「2点のアドバンテージがあると言っても、横浜FMが相手ではあってないようなものだと思います」と、名古屋の長谷川 健太監督は警戒を一切緩めない。選手たちからも「”前半”の90分を終えただけ。まだなにも勝ち獲っていない」と、気を引き締める声が多く聞こえた。
実際に横浜FMの攻撃陣は、交代選手も含めて強力な個性を持っている選手ばかり。それこそ受け身になり過ぎてしまえば、簡単に複数失点を喫してしまうだろう。サッカーでは「2-0は危険なスコア」とよく言われるが、いまの3-1という状況はスコア差だけを考えるとそれと同じ状況で、とりわけ早めに先制されると途端に緊張感が増すはず。横浜FMが立ち上がりから攻勢に出てくるのは火を見るよりも明らかで、それに名古屋がどう対応していくのか。まずはそこが見どころとなる。
名古屋としては、相手のビルドアップを引っかけて、速い攻撃で相手ゴールに迫ることが理想的なシェイプになるだろう。第1戦では横浜FMのDFが入れるクサビのパスに対して、DF陣がスピードを生かして前に入り、カットする場面が多く見られた。入れ替わられると途端に危険な状況に陥ってしまうため集中力は必要だが、思い切りよく出ることで相手もパスが出しにくくなる。“良い守備から良い攻撃へ”がこの試合も基本的なスタイルである。
また、両チームにとってセットプレーもカギを握る。第1戦では名古屋が3分と14分という早い時間に、椎橋 慧也と三國 ケネディエブスがCKからヘディングシュートを決めて試合を有利にした。貴重な3点目となった山岸 祐也のゴールも含めて、3アシストを記録した徳元 悠平の正確なキックもさることながら、チームとして狙いが定まっていることを感じさせる得点だった。名古屋はそれをさらにブラッシュアップした攻撃を見せられるか、横浜FMはややルーズだった守備をどう修正するのか。そこに注目していきたい。

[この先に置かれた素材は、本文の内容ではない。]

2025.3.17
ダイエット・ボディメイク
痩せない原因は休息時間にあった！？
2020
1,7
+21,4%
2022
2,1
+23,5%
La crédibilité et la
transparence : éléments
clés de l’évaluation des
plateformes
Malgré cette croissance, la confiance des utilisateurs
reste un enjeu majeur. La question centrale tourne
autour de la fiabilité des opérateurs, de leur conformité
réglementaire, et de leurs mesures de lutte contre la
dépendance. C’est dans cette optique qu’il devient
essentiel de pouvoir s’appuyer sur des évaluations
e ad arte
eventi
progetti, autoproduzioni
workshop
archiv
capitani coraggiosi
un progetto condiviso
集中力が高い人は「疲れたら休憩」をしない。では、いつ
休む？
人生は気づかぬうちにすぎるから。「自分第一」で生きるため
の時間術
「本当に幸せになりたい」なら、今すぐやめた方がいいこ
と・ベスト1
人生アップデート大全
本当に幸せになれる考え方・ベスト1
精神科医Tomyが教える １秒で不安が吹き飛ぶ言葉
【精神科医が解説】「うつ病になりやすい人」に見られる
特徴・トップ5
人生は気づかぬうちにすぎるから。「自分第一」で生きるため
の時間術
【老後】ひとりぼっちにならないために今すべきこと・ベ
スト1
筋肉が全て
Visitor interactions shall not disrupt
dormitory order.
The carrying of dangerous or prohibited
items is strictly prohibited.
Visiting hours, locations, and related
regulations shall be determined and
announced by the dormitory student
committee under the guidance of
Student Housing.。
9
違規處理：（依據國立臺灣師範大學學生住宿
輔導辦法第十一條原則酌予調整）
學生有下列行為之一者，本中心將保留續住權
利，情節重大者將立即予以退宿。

そして交代選手のパフォーマンスも大きなポイントになる。気温はいくぶんか下がって戦いやすくなっているが、両チームともに連戦となっている。いくらタフな選手でも絶対に疲労はあるだろう。また、イエローカードなどの不測の事態もあるかもしれない。そのときに交代で出場した選手がいかにチームにエネルギーを注ぎ込むことができるのか。名古屋は直近のリーグ戦(明治安田J1第33節・福岡戦/0●1)でそれができずに“高い授業料”を払った。チームの総合力で、昨季の準決勝敗退という苦い思い出を消し去りたい。
もちろん、その交代選手という部分は横浜FMも同じ。2点のビハインドを乗り越えて2018年以来の決勝進出、そして2001年以来の優勝を目指す。